Inspect the first five rows of the preprocessed output file.

[ ]:
# get output file name from S3 and print the first five records
train_output_key = ""
response = s3.list_objects_v2(Bucket=bucket, Prefix=f"{input_preprocessed_prefix_abalone}/train")

for cont in response["Contents"]:
    if cont["Key"].endswith(".csv"):
        train_output_key = cont["Key"]

if train_output_key == "":
    print("Preprocessing train file not found.
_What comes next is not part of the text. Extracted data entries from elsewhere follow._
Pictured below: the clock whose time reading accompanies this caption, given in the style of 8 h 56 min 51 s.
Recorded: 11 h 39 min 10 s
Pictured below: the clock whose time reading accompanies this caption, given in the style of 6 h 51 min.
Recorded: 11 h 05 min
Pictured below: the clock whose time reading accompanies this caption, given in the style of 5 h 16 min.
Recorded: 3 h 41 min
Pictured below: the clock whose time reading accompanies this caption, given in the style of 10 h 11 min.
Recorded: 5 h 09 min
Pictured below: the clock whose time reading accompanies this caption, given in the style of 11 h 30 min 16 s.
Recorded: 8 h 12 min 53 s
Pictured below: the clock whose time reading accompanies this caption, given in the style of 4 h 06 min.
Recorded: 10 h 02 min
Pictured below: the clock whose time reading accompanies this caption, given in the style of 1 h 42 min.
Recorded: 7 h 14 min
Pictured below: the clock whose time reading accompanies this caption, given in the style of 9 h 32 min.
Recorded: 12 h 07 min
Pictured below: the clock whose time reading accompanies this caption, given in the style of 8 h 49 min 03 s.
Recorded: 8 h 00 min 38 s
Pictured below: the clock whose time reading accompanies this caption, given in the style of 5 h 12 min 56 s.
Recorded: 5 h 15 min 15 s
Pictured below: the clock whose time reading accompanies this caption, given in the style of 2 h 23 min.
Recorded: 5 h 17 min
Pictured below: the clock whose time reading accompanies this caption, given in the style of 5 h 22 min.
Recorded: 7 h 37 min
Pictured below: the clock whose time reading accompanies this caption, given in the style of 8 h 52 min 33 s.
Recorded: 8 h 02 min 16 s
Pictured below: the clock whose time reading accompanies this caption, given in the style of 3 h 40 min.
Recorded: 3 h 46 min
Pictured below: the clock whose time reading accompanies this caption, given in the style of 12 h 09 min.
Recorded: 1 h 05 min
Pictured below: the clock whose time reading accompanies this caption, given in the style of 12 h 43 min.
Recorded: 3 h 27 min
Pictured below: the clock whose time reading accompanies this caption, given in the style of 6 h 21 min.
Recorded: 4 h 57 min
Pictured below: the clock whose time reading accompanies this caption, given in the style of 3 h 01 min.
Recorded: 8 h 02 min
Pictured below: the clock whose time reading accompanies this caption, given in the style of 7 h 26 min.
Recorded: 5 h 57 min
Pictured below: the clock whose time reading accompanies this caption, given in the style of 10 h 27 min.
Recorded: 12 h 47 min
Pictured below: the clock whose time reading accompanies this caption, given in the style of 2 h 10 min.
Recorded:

Check to make sure the job ran successfully.")
else:
    print("Top 5 rows from s3://{}/{}/train/".format(bucket, input_preprocessed_prefix_abalone))
    s3.download_file(bucket, train_output_key, "train_output.csv")
    print(pd.read_csv("train_output.csv", header=None).head())

Conclusion and Cleanup

In this notebook, we installed PySpark on Studio notebook and created a spark session to run PySpark code locally within Studio. You can use this as a starting point to prototype your Spark code on a smaller sample of your data before running the SageMaker processing job on your entire dataset. You can extend this example to preprocess your data for machine learning.

To avoid incurring costs, remember to shut down the SageMaker Studio app, or stop the notebook instance as necessary.